Your goal:
Word for word, copy all the data and drop the pictures.

Source data:
........
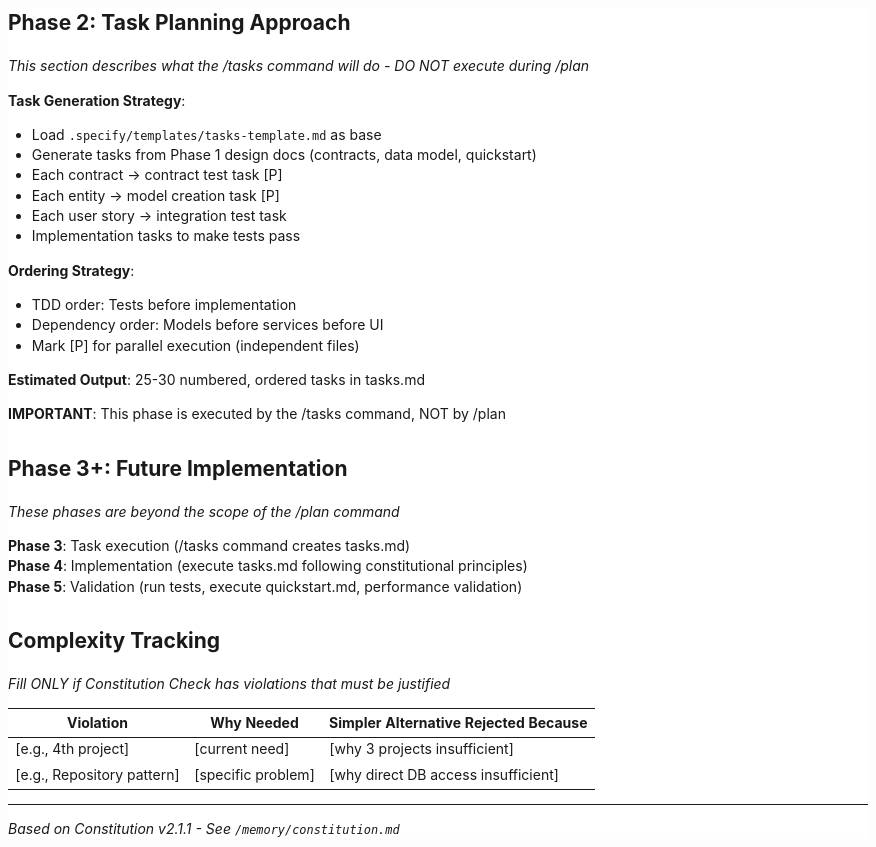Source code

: ## Phase 2: Task Planning Approach
*This section describes what the /tasks command will do - DO NOT execute during /plan*

**Task Generation Strategy**:
- Load `.specify/templates/tasks-template.md` as base
- Generate tasks from Phase 1 design docs (contracts, data model, quickstart)
- Each contract → contract test task [P]
- Each entity → model creation task [P] 
- Each user story → integration test task
- Implementation tasks to make tests pass

**Ordering Strategy**:
- TDD order: Tests before implementation 
- Dependency order: Models before services before UI
- Mark [P] for parallel execution (independent files)

**Estimated Output**: 25-30 numbered, ordered tasks in tasks.md

**IMPORTANT**: This phase is executed by the /tasks command, NOT by /plan

## Phase 3+: Future Implementation
*These phases are beyond the scope of the /plan command*

**Phase 3**: Task execution (/tasks command creates tasks.md)  
**Phase 4**: Implementation (execute tasks.md following constitutional principles)  
**Phase 5**: Validation (run tests, execute quickstart.md, performance validation)

## Complexity Tracking
*Fill ONLY if Constitution Check has violations that must be justified*

| Violation | Why Needed | Simpler Alternative Rejected Because |
|-----------|------------|-------------------------------------|
| [e.g., 4th project] | [current need] | [why 3 projects insufficient] |
| [e.g., Repository pattern] | [specific problem] | [why direct DB access insufficient] |

---
*Based on Constitution v2.1.1 - See `/memory/constitution.md`*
........
Answer section:
Source code

: ## Phase 2: Task Planning Approach
*This section describes what the /tasks command will do - DO NOT execute during /plan*

**Task Generation Strategy**:
- Load `.specify/templates/tasks-template.md` as base
- Generate tasks from Phase 1 design docs (contracts, data model, quickstart)
- Each contract → contract test task [P]
- Each entity → model creation task [P] 
- Each user story → integration test task
- Implementation tasks to make tests pass

**Ordering Strategy**:
- TDD order: Tests before implementation 
- Dependency order: Models before services before UI
- Mark [P] for parallel execution (independent files)

**Estimated Output**: 25-30 numbered, ordered tasks in tasks.md

**IMPORTANT**: This phase is executed by the /tasks command, NOT by /plan

## Phase 3+: Future Implementation
*These phases are beyond the scope of the /plan command*

**Phase 3**: Task execution (/tasks command creates tasks.md)  
**Phase 4**: Implementation (execute tasks.md following constitutional principles)  
**Phase 5**: Validation (run tests, execute quickstart.md, performance validation)

## Complexity Tracking
*Fill ONLY if Constitution Check has violations that must be justified*

| Violation | Why Needed | Simpler Alternative Rejected Because |
|-----------|------------|-------------------------------------|
| [e.g., 4th project] | [current need] | [why 3 projects insufficient] |
| [e.g., Repository pattern] | [specific problem] | [why direct DB access insufficient] |

---
*Based on Constitution v2.1.1 - See `/memory/constitution.md`*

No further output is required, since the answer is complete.